Jean Ritchie of Viper, Kentucky is a legendary singer, songwriter, storyteller, and dancer; her family is well known for its music. Ritchie shared some of the background of “play parties,” having learned them as part of everyday living in Knott County, Kentucky. “Children played games on the school ground,” she says. “The singing games got started when you were a little child going to school and at recess and dinner time—you’d go out and play on the school yard and in the twilight around the houses, around homes. The young un’s would get together and play the children’s games just anytime. But when you got up to courtin’ age, the places we played play party games were at parties.”

Ritchie’s family lived on what she calls a “semi-subsistence farm,” and the play parties served as a great reward for working hard all week.

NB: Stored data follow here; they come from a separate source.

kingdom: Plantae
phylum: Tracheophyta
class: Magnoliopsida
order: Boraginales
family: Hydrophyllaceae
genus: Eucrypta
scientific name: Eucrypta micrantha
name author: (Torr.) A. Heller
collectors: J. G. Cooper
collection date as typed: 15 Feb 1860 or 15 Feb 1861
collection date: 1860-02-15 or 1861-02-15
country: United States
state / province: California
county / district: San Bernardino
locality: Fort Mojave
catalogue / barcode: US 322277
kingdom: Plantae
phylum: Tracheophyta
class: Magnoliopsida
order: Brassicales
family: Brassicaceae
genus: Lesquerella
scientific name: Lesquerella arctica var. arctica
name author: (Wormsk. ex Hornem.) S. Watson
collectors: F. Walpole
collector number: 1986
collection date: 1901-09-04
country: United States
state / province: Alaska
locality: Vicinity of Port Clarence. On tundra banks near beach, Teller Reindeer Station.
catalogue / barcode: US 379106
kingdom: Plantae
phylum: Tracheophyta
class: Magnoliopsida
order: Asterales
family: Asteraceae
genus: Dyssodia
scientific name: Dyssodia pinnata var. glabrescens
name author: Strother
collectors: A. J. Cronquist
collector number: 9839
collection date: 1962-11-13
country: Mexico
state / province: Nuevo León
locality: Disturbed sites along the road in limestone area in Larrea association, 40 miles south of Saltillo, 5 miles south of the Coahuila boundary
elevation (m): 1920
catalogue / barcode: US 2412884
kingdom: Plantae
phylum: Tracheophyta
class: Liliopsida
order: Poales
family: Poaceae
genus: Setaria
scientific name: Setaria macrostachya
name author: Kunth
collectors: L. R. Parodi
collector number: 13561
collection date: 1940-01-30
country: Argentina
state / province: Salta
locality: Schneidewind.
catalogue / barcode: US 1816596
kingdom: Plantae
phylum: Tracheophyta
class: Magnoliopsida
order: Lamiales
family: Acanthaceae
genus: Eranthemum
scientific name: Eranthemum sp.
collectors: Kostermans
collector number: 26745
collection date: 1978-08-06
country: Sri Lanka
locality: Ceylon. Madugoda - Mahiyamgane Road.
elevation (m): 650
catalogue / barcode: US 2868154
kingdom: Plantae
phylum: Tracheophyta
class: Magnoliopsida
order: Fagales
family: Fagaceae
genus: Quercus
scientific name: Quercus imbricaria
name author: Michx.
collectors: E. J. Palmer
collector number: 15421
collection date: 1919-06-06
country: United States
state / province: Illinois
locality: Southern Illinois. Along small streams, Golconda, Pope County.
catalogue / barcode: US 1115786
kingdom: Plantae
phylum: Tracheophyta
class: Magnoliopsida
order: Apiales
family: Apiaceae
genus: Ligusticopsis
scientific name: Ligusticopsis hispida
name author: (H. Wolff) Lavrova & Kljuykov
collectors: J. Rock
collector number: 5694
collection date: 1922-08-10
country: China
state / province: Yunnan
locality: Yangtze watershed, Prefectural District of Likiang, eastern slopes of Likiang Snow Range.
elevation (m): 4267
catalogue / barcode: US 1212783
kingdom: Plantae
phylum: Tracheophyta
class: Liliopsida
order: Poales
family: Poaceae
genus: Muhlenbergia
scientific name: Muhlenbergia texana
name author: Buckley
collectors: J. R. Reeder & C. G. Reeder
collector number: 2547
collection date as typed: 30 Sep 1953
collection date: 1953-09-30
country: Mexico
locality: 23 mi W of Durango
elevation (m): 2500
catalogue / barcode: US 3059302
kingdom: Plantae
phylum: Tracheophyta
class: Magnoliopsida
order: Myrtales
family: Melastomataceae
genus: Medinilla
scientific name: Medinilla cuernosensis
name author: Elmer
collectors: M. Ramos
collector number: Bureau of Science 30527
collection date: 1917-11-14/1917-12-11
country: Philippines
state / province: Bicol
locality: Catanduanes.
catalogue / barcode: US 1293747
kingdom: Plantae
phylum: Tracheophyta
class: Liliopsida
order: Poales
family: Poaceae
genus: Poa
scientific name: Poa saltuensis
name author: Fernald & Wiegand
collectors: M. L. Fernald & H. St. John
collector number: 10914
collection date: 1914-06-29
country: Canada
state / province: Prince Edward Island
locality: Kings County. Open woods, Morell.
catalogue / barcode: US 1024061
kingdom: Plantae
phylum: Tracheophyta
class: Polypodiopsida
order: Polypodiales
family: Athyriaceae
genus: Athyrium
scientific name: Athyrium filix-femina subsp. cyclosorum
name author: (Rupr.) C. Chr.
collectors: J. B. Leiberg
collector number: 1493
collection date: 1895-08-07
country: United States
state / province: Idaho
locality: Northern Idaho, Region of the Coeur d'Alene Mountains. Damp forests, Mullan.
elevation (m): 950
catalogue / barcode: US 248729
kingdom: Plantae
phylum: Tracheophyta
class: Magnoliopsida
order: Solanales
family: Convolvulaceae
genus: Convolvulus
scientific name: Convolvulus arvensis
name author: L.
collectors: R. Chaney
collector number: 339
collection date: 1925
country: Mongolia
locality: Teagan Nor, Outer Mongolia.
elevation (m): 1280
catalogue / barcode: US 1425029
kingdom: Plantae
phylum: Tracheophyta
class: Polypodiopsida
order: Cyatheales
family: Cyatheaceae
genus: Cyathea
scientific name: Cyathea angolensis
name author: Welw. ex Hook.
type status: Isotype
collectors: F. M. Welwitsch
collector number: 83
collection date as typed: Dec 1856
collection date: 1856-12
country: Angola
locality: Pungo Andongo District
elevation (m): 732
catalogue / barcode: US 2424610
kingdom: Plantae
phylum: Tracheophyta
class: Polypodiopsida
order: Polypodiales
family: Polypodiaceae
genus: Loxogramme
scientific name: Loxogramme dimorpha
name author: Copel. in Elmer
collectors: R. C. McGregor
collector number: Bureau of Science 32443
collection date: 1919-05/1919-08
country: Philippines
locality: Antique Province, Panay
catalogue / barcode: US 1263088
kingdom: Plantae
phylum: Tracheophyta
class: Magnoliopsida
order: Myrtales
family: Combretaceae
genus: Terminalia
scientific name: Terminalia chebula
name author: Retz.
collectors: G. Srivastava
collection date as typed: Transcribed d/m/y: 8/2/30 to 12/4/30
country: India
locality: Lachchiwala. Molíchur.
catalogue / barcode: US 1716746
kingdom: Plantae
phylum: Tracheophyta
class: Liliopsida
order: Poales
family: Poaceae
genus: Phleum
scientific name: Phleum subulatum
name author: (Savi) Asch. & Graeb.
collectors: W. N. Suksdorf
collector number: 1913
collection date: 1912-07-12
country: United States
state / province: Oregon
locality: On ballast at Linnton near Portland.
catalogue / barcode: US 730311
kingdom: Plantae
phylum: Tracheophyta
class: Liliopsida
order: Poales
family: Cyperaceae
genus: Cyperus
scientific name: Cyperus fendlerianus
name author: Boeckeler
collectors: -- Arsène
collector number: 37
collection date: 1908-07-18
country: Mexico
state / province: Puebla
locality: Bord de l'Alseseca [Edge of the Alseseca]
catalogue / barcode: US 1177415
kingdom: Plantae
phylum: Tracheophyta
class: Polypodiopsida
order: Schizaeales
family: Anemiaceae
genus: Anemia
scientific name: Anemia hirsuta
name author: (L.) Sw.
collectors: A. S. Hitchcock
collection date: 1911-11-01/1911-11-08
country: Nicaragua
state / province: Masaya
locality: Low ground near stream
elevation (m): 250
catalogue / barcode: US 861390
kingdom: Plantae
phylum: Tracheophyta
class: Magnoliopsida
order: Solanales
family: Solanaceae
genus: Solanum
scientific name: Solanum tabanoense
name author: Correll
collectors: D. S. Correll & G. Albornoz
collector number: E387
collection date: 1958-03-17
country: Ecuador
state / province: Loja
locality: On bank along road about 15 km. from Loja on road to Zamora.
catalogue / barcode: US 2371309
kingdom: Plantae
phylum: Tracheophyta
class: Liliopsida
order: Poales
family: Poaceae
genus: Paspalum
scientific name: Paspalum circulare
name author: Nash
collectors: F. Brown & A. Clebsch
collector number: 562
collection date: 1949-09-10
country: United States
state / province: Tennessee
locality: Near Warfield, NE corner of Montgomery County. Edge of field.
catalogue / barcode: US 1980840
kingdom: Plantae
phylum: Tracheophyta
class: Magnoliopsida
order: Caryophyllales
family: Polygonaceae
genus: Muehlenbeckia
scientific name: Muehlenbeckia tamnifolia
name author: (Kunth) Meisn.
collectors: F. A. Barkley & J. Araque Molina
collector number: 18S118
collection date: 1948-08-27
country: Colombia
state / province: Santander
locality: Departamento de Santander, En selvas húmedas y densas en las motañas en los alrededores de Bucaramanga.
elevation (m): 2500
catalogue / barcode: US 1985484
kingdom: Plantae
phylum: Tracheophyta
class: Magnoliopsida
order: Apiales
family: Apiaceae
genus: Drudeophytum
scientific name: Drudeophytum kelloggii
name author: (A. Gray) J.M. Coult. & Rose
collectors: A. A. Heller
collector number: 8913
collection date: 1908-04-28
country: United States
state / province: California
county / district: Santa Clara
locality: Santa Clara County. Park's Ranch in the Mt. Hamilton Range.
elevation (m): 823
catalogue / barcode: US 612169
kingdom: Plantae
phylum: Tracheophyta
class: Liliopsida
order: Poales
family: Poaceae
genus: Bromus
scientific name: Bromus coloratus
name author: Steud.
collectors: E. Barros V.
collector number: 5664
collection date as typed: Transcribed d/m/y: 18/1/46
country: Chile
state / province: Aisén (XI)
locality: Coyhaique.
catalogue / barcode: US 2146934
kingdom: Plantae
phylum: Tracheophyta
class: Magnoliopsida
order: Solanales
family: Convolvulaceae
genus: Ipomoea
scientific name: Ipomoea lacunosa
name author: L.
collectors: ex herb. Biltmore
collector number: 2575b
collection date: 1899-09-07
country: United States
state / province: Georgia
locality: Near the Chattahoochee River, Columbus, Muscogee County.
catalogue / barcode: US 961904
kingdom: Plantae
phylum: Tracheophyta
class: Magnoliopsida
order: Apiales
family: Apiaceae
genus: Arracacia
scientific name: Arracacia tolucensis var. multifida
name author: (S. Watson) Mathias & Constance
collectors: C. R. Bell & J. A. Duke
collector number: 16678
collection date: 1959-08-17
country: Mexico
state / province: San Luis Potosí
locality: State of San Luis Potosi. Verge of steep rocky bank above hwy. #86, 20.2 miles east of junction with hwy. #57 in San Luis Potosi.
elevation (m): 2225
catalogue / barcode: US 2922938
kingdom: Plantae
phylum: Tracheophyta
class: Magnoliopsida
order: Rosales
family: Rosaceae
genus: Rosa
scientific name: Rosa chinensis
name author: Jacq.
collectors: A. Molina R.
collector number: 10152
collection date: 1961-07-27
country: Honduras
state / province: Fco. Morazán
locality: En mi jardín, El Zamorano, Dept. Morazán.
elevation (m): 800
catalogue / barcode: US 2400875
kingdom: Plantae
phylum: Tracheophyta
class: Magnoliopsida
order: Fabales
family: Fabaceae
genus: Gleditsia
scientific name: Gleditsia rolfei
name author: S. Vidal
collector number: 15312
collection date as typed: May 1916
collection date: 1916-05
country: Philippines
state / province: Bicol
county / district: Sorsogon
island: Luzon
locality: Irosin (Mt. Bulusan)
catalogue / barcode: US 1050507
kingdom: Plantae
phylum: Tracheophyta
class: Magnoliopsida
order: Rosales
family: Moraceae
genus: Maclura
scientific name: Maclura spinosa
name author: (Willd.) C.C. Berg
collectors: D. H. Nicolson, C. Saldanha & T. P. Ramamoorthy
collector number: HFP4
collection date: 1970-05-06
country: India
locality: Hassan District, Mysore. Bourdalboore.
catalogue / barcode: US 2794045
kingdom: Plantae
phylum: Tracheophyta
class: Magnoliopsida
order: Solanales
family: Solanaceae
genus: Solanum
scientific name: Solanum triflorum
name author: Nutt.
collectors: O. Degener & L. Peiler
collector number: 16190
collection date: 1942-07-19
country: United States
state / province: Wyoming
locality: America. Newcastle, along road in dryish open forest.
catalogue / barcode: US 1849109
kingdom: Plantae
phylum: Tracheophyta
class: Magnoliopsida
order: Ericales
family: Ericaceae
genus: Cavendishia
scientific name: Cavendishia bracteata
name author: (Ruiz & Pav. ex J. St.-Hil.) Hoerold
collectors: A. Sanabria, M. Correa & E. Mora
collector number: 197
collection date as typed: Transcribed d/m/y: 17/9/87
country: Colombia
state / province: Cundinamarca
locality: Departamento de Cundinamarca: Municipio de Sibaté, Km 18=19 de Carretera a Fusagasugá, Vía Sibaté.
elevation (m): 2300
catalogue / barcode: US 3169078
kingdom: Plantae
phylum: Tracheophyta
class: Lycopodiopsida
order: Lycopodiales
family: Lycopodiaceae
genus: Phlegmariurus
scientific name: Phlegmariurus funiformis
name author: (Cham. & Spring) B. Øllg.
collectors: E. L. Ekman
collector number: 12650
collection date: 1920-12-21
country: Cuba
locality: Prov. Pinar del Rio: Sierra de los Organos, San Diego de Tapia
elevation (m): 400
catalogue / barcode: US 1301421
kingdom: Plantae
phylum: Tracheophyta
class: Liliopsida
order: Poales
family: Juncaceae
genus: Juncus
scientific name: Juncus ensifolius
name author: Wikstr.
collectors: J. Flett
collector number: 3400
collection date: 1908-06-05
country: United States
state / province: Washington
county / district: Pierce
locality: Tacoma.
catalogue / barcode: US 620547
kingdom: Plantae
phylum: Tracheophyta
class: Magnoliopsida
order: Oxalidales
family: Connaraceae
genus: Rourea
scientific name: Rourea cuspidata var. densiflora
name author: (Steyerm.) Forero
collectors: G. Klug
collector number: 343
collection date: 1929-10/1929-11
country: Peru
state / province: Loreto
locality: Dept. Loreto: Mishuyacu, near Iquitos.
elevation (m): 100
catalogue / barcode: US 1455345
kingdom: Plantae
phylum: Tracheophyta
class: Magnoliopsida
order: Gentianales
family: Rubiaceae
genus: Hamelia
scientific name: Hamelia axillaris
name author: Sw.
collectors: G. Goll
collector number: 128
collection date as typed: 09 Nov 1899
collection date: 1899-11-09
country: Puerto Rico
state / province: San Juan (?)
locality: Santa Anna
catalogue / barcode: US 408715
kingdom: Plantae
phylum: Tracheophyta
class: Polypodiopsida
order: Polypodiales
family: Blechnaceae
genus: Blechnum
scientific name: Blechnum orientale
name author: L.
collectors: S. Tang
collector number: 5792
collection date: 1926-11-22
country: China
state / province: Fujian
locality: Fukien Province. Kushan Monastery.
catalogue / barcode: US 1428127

According to Ritchie, the play party games took place “largely around harvest time, around the work, you know, planting time, corn-hoeing time.” The adults knew the young folks had to have a way to get together and have some wholesome fun, and the courting couples needed a time and place to get to see each other. The play parties allowed both as well as supervision by the older folks. When Ritchie asked her mother how they let the young folks get away with playing those kissing games and those dances, her mother replied, “Well, young people gotta have fun. If you don’t let ’em have fun, they’ll do something worse.”

The churches disapproved of dancing and of the fiddle, but the play parties didn’t seem so worldly. “Some family would let the children all come in and play games. And you had to call it games because dancing was sinful,” Ritchie explains. “It was called ‘going to the plays,’ and so it got to be called a ‘play party’—a party where people played. The play parties included the older folks, the young ones, and the little bitty ones, too,” she says. “You start goin’ when you’re a baby and you watch until you’re big enough to toddle and big enough to get out there and try to join in…. I’ve seen, even today, people do that. They carry a little young’un with ’em when they’re dancin’ so it feels like it’s joinin’ in.”

Where did these parties come from? “From the countries that the people came from,” says Ritchie. “England, Scotland, Ireland, Wales … [and] some of them were made up after they got here.”


open Discussion Questions

  • In the interview, Ritchie says play parties were organized to celebrate work completed. What do people do today as a reward or celebration for working hard?
  • Why did dancing need to be called “play party games”?
  • Does dance still serve a social purpose in today’s society?
  • Are there “courting” rituals today?
  • Brainstorm the play party-type songs and dances you already know (you may just have never thought of them by that name).

  • open Teaching Tips

  • Research the economic conditions in the early 1900s, when Jean Ritchie’s parents were raising their children. How do students view economic conditions today? How do economic conditions influence dance, music, art, recreation, and community celebrations?
  • Research the settling of the Appalachian Mountains. How did the mountain people of Eastern Kentucky preserve some of the traditional dances and songs from the British Isles? What other nationalities of people wound up settling in the Appalachians after the Indian wars? What Native American tribes live(d) in the part of the country where your students live?